We identify two broad strategies to reduce these transaction costs: targeted federal and provincial programs and decentralized Indigenous jurisdictions supported by Indigenous-led institutions. We find that the program approach fails because of mistrust and that programs are almost always designed to address the symptoms of high transaction costs and not the systemic causes. Moreover, they also can support bureaucratic bloat, which can increase, instead of decrease, transaction costs. We suggest that a better approach is to support the implementation of Indigenous fiscal, financial, lands, infrastructure, economic and environmental jurisdictions supported by Indigenous-led institutions. We assert that transaction costs caused by systemic issues cannot be effectively reduced by programs, but instead require institutional approaches that support jurisdictional implementation and innovation. We identify many Indigenous-led institutions that could support the systematic reduction of the transaction costs for greater Indigenous fiscal and economic participation in infrastructure corridor projects.

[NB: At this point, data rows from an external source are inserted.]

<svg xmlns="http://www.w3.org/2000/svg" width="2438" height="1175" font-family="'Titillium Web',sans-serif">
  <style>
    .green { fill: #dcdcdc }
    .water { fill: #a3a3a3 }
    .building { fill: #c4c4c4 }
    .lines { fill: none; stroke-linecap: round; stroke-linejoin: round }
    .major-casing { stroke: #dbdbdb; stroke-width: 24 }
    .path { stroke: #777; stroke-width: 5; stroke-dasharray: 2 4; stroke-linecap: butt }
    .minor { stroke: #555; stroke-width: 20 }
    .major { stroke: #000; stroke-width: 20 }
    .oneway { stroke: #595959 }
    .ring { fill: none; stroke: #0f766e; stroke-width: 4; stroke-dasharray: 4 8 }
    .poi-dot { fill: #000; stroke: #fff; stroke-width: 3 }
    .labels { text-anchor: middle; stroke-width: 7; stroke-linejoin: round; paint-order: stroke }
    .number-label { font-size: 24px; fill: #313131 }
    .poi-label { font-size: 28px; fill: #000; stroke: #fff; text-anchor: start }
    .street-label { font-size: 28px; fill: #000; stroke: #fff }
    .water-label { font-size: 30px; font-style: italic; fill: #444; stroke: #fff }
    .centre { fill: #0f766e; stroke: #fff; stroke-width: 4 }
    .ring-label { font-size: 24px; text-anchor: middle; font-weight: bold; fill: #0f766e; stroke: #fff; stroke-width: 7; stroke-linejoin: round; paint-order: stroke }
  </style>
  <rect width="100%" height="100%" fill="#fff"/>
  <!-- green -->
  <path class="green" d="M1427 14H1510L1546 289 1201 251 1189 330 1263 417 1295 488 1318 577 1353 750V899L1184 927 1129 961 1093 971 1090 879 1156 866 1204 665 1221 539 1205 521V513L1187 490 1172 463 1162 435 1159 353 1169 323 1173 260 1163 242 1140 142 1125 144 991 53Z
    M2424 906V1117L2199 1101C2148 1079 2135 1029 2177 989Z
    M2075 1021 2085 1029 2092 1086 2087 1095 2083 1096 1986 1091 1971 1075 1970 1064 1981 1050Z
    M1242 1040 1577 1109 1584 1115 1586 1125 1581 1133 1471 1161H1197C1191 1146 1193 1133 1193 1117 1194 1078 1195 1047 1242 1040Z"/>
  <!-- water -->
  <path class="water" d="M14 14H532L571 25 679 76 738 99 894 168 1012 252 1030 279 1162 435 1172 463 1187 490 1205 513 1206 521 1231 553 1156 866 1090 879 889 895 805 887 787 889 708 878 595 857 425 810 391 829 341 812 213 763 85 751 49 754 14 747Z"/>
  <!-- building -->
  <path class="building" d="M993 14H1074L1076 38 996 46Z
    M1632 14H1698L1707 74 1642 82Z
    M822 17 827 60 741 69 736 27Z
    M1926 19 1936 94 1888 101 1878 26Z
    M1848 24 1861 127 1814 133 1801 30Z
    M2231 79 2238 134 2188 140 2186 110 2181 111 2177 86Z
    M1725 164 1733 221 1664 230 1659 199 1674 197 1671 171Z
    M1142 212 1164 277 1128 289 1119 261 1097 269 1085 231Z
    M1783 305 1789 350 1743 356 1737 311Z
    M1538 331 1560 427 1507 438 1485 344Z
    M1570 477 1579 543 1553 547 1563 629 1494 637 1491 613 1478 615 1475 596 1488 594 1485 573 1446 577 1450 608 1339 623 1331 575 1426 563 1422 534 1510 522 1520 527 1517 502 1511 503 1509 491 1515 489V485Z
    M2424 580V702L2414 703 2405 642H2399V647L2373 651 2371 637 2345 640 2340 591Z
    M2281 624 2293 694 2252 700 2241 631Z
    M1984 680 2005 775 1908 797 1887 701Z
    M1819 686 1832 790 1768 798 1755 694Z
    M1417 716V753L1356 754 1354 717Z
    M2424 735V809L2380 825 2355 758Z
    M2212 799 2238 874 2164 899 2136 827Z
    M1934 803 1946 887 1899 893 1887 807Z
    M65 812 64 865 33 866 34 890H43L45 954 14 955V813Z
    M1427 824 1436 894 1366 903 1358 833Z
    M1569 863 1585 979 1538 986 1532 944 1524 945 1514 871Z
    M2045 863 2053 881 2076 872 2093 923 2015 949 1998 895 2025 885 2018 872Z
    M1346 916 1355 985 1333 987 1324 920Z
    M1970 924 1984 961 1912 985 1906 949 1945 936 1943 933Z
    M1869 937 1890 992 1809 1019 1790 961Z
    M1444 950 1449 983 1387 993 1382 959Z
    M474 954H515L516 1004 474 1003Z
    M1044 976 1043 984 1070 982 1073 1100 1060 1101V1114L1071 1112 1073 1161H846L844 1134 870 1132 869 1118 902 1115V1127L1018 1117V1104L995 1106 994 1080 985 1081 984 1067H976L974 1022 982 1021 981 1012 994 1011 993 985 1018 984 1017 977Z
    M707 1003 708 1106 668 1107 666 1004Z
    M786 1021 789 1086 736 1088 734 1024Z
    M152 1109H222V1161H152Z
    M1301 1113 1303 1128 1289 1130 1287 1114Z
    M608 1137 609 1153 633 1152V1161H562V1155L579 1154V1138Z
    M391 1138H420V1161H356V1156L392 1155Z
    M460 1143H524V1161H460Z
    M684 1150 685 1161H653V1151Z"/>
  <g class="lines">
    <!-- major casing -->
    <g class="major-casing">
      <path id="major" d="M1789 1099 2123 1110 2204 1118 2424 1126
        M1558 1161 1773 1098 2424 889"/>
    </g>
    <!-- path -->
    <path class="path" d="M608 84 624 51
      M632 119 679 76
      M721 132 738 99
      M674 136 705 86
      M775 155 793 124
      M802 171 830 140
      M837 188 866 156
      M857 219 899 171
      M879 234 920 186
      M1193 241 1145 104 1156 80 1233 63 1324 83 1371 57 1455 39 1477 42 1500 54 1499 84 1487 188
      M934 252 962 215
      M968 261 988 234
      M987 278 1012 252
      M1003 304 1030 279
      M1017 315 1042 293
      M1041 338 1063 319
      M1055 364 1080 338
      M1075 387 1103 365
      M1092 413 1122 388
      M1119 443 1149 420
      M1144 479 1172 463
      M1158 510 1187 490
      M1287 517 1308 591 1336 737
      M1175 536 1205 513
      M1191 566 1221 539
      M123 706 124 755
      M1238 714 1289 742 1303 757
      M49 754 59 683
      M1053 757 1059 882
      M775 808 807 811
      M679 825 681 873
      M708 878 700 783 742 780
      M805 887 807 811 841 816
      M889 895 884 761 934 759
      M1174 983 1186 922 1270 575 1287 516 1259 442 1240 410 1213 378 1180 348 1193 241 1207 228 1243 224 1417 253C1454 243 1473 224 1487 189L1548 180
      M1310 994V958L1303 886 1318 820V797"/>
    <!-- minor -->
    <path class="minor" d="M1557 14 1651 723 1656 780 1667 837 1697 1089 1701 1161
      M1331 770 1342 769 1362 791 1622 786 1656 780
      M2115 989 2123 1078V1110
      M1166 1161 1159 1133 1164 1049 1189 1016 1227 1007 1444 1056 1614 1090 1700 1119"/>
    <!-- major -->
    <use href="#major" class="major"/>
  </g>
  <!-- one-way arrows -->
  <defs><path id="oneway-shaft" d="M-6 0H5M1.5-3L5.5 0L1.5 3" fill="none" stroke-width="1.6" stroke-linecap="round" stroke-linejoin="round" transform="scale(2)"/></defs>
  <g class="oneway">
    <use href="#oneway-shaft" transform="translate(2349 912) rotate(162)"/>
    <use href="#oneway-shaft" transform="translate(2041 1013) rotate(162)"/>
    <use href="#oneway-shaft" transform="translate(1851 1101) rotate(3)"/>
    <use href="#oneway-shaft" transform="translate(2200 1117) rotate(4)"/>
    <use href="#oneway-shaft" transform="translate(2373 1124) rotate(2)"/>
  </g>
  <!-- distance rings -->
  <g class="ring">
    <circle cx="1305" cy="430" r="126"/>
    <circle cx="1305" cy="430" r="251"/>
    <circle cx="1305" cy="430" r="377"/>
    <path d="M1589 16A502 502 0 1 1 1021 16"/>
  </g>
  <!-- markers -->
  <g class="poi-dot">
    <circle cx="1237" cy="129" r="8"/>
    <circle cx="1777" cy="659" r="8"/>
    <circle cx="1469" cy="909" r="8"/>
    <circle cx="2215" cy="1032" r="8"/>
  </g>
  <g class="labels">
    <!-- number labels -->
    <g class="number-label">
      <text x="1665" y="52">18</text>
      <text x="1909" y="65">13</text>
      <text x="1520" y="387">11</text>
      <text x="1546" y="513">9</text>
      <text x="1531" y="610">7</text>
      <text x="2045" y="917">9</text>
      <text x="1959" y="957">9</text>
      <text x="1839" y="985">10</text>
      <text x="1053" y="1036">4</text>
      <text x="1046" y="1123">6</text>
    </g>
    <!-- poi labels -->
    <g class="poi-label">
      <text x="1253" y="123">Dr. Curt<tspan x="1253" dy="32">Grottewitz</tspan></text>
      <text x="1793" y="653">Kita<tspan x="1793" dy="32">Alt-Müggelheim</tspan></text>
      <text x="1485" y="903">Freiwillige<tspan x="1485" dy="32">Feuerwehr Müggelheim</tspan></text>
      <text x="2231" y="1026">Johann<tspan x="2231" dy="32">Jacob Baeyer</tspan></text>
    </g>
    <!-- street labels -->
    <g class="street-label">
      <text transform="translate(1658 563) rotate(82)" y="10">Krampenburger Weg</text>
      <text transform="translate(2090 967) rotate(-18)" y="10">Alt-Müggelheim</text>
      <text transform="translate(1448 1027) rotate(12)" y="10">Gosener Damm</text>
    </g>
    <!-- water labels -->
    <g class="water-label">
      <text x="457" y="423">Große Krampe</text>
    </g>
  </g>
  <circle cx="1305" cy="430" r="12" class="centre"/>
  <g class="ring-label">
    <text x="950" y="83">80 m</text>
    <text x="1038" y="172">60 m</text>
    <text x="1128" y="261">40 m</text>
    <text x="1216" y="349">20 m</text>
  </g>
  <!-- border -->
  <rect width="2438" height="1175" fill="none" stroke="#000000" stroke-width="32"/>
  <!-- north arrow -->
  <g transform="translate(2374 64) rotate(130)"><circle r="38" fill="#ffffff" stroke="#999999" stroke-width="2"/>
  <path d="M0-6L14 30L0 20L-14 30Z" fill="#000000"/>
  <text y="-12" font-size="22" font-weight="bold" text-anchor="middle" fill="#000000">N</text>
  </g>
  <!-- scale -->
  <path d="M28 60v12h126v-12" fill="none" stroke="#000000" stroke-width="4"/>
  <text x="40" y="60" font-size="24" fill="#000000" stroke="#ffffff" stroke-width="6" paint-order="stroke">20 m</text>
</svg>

For fiscal, financial, economic and infrastructure jurisdictions this includes the First Nations Tax Commission, the First Nations Financial Management Board, the First Nations Finance Authority, the Tulo Centre of Indigenous Economics and the proposed First Nations Infrastructure Institute. For lands, environmental and economic jurisdictions, this includes the First Nations Land Resource Centre and the First Nations Major Projects Coalition. Many of these institutions operate under legislative frameworks, such as the First Nations Fiscal Management Act and the First Nations Land Management Act, that provide an effective process to implement these jurisdictions in the federation. More than half of First Nations in Canada participate in either the First Nations Fiscal Management Act, the First Nations Land Management Act, or both.

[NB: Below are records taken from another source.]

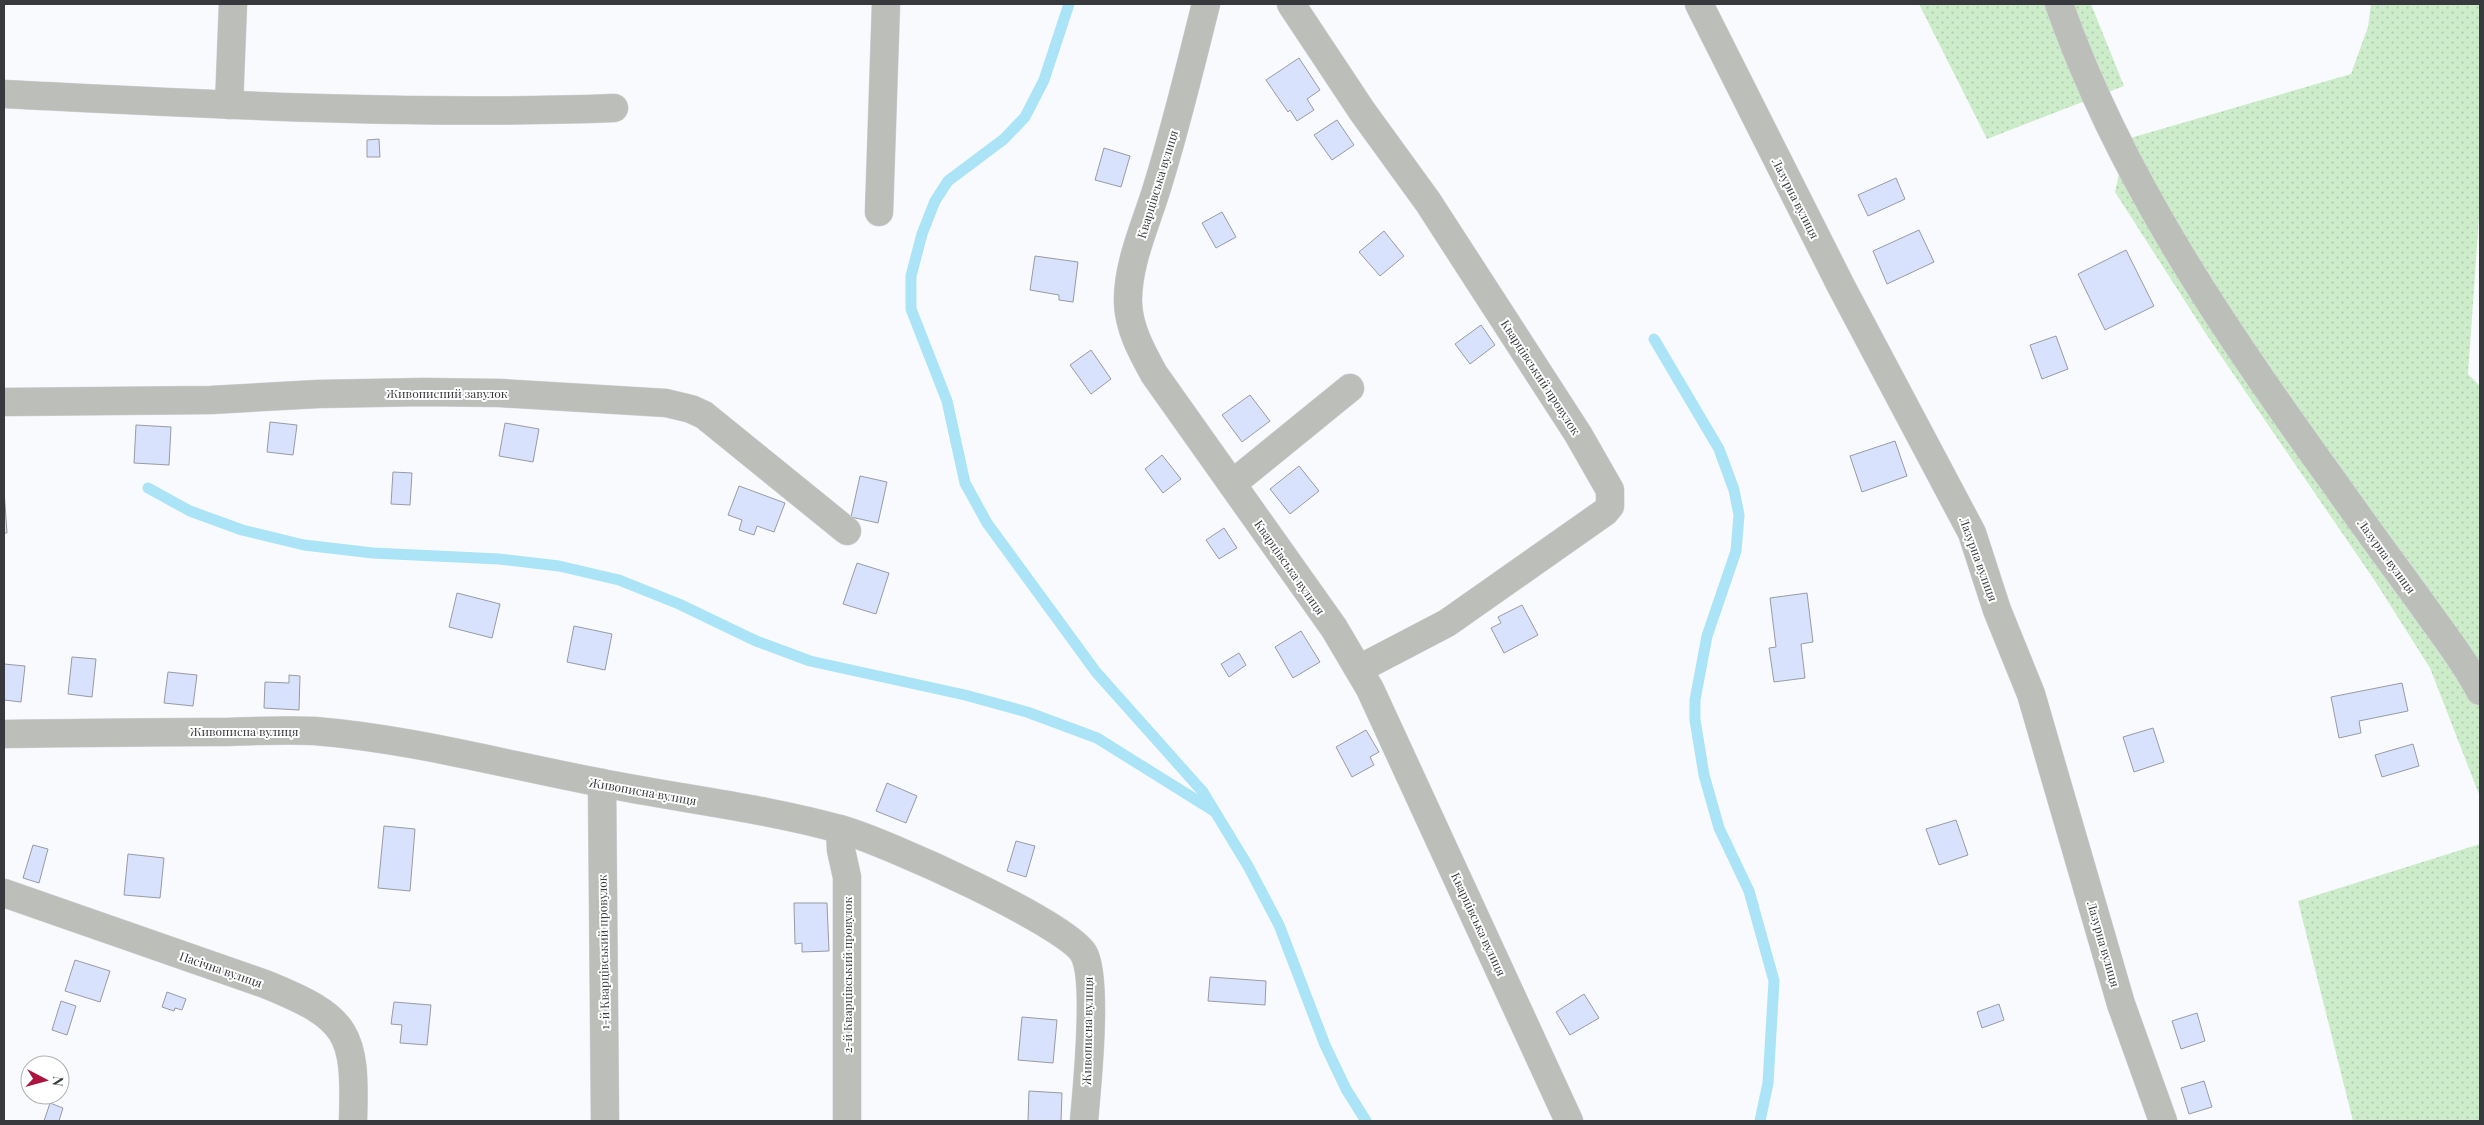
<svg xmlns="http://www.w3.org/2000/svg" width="2484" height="1125" viewBox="0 0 2484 1125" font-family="'Playfair Display',serif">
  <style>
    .grass { fill: url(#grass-dots) }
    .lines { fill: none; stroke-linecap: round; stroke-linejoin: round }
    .stream { stroke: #abe3f7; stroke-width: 11 }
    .building { fill: #d9e2fc; stroke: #989ba4 }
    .minor-casing { stroke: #d5d7db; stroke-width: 29 }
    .minor { stroke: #bcbeb9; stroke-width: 28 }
    .labels { text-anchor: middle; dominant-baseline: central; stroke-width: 4; stroke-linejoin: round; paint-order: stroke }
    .street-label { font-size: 12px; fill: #38393d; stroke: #fff }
  </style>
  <defs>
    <pattern id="grass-dots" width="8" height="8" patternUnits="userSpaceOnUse" patternTransform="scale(1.25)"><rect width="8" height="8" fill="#ccecca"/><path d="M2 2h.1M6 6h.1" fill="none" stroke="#b0cbae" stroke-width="1.8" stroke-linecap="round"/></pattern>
  </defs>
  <rect width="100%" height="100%" fill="#f8fafe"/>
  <g class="grass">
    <polygon points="1919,4 2091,4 2124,86 1987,139"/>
    <polygon points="2371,4 2480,4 2480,203 2468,374 2480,386 2480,797 2430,668 2375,581 2208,337 2115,192 2127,139 2351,74 2368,27"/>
    <polygon points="2480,844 2480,1121 2353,1121 2298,901"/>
  </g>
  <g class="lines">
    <g class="stream">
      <polyline points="1069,4 1044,80 1025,117 1004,139 948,181 935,201 922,234 911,276 911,309 947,401 965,483 987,523 1096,672 1203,792 1248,866 1279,925 1325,1045 1346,1089 1366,1121"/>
      <polyline points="1654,339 1719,449 1734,490 1739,515 1736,551 1707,636 1695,700 1695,720 1704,775 1719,828 1749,891 1774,981 1768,1083 1760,1121"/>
      <polyline points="148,488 190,511 242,530 304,545 373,553 499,559 559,566 619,580 679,604 756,641 810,661 965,695 1027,712 1097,738 1214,811"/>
    </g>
  </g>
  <g class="building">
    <polygon points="1299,58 1320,90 1307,99 1314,110 1297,121 1290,110 1288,112 1266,80"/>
    <polygon points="1337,120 1354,145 1332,160 1314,135"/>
    <polygon points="379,139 380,157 367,157 367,140"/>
    <polygon points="1104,148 1130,156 1121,187 1095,180"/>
    <polygon points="1896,178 1905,199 1868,216 1858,195"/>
    <polygon points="1222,212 1236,237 1216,248 1202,223"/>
    <polygon points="1919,230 1934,262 1887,284 1873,251"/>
    <polygon points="1384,231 1404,256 1380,276 1359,252"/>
    <polygon points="2126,250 2154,306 2105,330 2078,274"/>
    <polygon points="1035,256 1078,262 1073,302 1059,300 1059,295 1030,290"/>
    <polygon points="1481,325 1495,345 1470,364 1455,344"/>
    <polygon points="2056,336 2068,369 2042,379 2030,345"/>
    <polygon points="1091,350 1111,379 1091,394 1070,365"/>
    <polygon points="1250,395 1270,421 1242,442 1222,415"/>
    <polygon points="270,422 297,425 293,455 267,452"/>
    <polygon points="505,423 539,429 533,462 499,456"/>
    <polygon points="136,425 171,427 169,465 134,463"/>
    <polygon points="1895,441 1907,476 1862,492 1850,456"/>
    <polygon points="1162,455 1181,479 1163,493 1145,469"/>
    <polygon points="1299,466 1319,491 1290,514 1270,489"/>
    <polygon points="393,472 412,473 410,505 391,504"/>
    <polygon points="860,476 887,482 878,523 851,517"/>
    <polygon points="739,486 785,503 774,532 757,526 754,535 739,530 742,520 728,515"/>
    <polygon points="4,490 7,533 4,533"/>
    <polygon points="1224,528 1237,548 1219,559 1206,540"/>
    <polygon points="857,563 889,573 876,614 843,604"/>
    <polygon points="457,593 500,604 492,638 449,627"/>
    <polygon points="1807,593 1813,642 1801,644 1805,678 1774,682 1769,648 1776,647 1770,598"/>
    <polygon points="1522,605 1538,635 1504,653 1491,628 1501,623 1498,617"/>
    <polygon points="574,626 612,634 605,670 567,662"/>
    <polygon points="1301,631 1320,662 1293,678 1275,647"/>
    <polygon points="1239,653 1246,665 1229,677 1221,664"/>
    <polygon points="72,657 96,659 92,697 68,694"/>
    <polygon points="4,664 25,666 21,702 4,700"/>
    <polygon points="168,672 197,675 193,706 164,703"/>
    <polygon points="289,675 300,676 299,710 264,708 265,682 289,683"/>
    <polygon points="2402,683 2408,711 2359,721 2361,733 2339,738 2331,697"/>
    <polygon points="2153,728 2164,762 2134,772 2123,737"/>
    <polygon points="1366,730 1379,752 1370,757 1374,765 1352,777 1336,747"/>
    <polygon points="2413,744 2419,766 2382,777 2375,755"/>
    <polygon points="887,783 917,796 906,823 876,811"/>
    <polygon points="1956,820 1968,855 1939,865 1926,829"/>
    <polygon points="384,826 415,829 410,891 378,888"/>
    <polygon points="1016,841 1035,846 1026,877 1007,871"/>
    <polygon points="33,845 48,849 39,883 23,878"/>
    <polygon points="128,854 164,858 160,898 124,895"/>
    <polygon points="794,903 827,903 829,951 802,952 802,943 795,944"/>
    <polygon points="75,960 110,971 100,1002 65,991"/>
    <polygon points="1210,977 1266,981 1265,1005 1208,1001"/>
    <polygon points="167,992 186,999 182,1010 175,1008 174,1011 162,1007"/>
    <polygon points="1584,994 1599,1018 1570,1035 1556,1012"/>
    <polygon points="61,1001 76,1006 67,1035 52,1030"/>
    <polygon points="394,1002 431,1005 427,1045 400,1043 402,1025 391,1024"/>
    <polygon points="1999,1004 2004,1020 1982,1028 1977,1012"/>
    <polygon points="2197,1013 2205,1041 2181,1049 2172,1021"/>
    <polygon points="1022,1017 1057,1020 1053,1063 1018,1060"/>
    <polygon points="2204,1081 2212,1107 2189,1114 2181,1088"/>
    <polygon points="1029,1091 1062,1093 1061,1121 1028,1121"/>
    <polygon points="50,1103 63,1108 59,1121 44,1121"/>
  </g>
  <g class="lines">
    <defs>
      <g id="minor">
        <path d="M1206,4C1191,63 1177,123 1159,181C1148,220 1127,262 1128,303C1129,329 1142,352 1154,374L1334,628L1370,689L1569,1121"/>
        <polyline points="1291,4 1362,111 1428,202 1578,434 1610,490 1610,506 1605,512 1447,623 1359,669"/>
        <polyline points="1699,4 1841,286 1972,533 1997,610 2031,694 2121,1004 2163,1121"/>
        <path d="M2059,4C2120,179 2230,339 2338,488C2366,528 2395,567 2424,607C2443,634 2465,661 2480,691"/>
        <path d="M4,94C207,104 410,116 614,108"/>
        <polyline points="229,105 233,4"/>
        <polyline points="879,212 886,4"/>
        <polyline points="4,402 211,400 318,394 424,392 500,393 666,403 691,409 704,415 847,531"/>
        <polyline points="1232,484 1350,388"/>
        <path d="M4,734C73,733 142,732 211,732C246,732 280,729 315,731C412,739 507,765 602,783C682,799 764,808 843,830C883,841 1067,923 1084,954C1098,981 1087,1087 1084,1121"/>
        <polyline points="602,783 605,1121"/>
        <polyline points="840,829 841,850 847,877 847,1121"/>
        <path d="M4,893L265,984C349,1018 356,1032 353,1121"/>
      </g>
    </defs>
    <use href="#minor" class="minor-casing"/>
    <use href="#minor" class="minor"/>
  </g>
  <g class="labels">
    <g class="street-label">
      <text transform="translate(1157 184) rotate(-73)">Кварцівська вулиця</text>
      <text transform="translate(1796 198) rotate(63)">Лазурна вулиця</text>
      <text transform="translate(1541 377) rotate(57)">Кварцівський провулок</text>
      <text x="447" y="393">Живописний завулок</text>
      <text transform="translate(2387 556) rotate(54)">Лазурна вулиця</text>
      <text transform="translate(1979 559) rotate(70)">Лазурна вулиця</text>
      <text transform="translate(1290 567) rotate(55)">Кварцівська вулиця</text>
      <text x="244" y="731">Живописна вулиця</text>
      <text transform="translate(643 791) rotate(10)">Живописна вулиця</text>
      <text transform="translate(1479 924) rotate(65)">Кварцівська вулиця</text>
      <text transform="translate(2104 944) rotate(74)">Лазурна вулиця</text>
      <text transform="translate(603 952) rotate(-91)">1-й Кварцівський провулок</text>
      <text transform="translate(221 969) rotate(19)">Пасічна вулиця</text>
      <text transform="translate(847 975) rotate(-90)">2-й Кварцівський провулок</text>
      <text transform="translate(1087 1031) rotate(-89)">Живописна вулиця</text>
    </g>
  </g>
  <rect width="2484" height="1125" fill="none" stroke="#38393d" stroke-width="10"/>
  <g transform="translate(45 1080) rotate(96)"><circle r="24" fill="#ffffff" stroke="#afb0b1"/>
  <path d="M0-4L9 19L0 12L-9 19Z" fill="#ab153d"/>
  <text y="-8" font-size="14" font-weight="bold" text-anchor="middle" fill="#38393d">N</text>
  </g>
</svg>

We observe that these institutions have begun to work together to co-ordinate their services and advance jurisdictional and institutional innovations to further reduce transaction costs for infrastructure corridor and other Indigenous economic initiatives. We recommend that expanding the support of these institutions, encouraging greater co-ordination among them and implementing more Indigenous jurisdictions along infrastructure corridors is the most effective way to reduce transaction costs and secure more economic and fiscal benefits for Indigenous people and governments, and all Canadians.